Julia implementation of Data structures
https://juliacollections.github.io/DataStructures.jl/latest/
MIT License
692 stars 246 forks source link

rand() for multisets #706

Open hwjsnc opened 3 years ago

hwjsnc commented 3 years ago

This package does not currently define Random.rand(::Accumulator) so the default implementation for an AbstractDictionary is used, returning a random entry x=>count of the underlying dictionary. For example, rand(DataStructures.Accumulator(Dict(2=>4))) returns 2 => 4.

In my opinion, rand should return one of the values/keys with a probability proportional to its corresponding count.

If the maintainers agree, I can implement this and prepare a pull request.

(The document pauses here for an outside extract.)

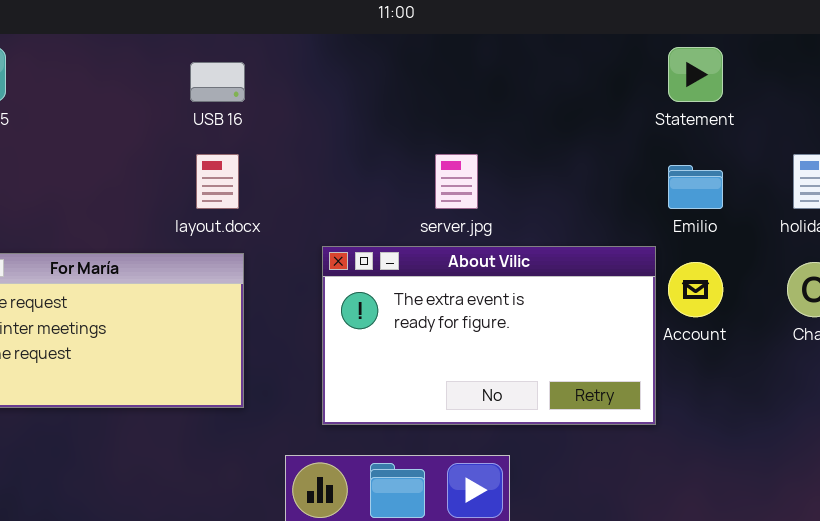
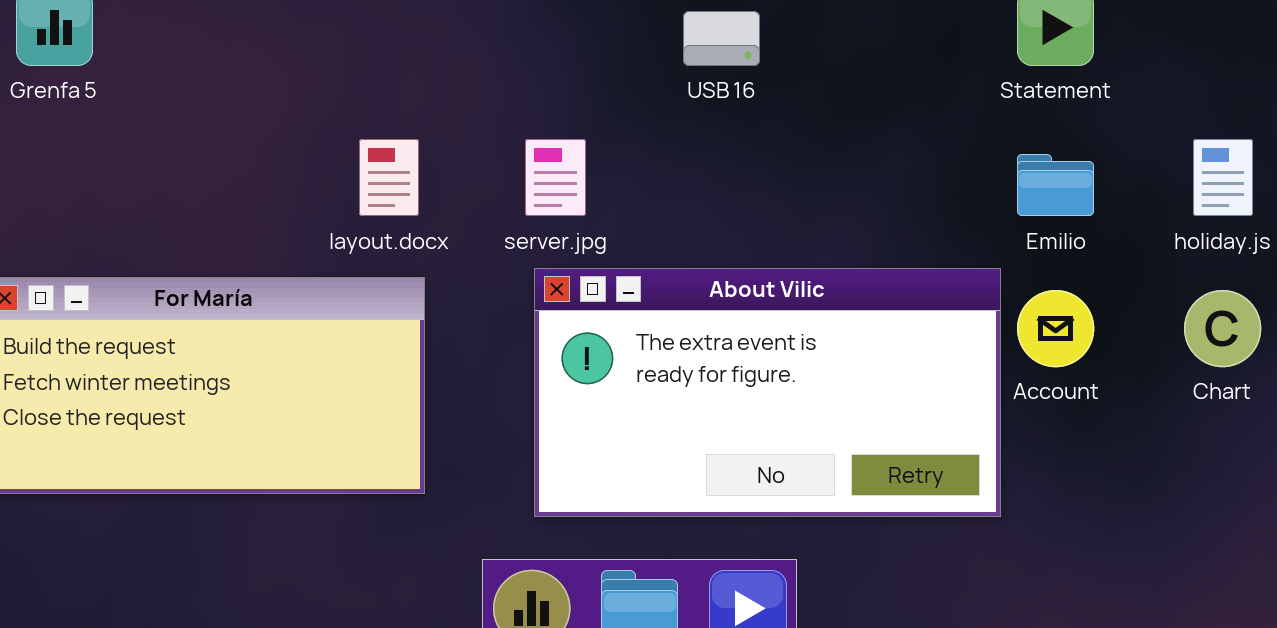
USB 16: [190,62,245,102] -> [683,11,760,66], moved
server.jpg: [435,154,478,209] -> [525,139,586,216], moved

Counterpoints: This only makes sense if all counts are nonnegative and finite. The implementation would either have to store the total count and update it for every modification, or recompute it every time rand is called. Either choice will be inappropriate for some applications.

oxinabox commented 3 years ago

That seems like the correct behavour for a generalized multiset, yes. And accumulator does currently act as a generalized multiset (i.e a multiset where some items may have fractional count).

There is currently a open PR looking at splitting the multiset behavour into a seperate type.

691

hwjsnc commented 3 years ago

Accumulators hold negative values as well (intentionally, as far as I can tell), so this change does seem better suited for a dedicated multiset type.

oxinabox commented 3 years ago

We have a negative multiplicity error that we throw when you try a multiset operation on a Accumulator with negative values

hwjsnc commented 3 years ago

This is only true for the multiset operations, right? The basic functions like inc! and dec! seem to allow negative values, and I imagine this to be useful sometimes. So I suppose random sampling for accumulators makes no sense in general, and should be reserved for the proper multiset type added with the previously mentioned pull request. I'll change the title accordingly.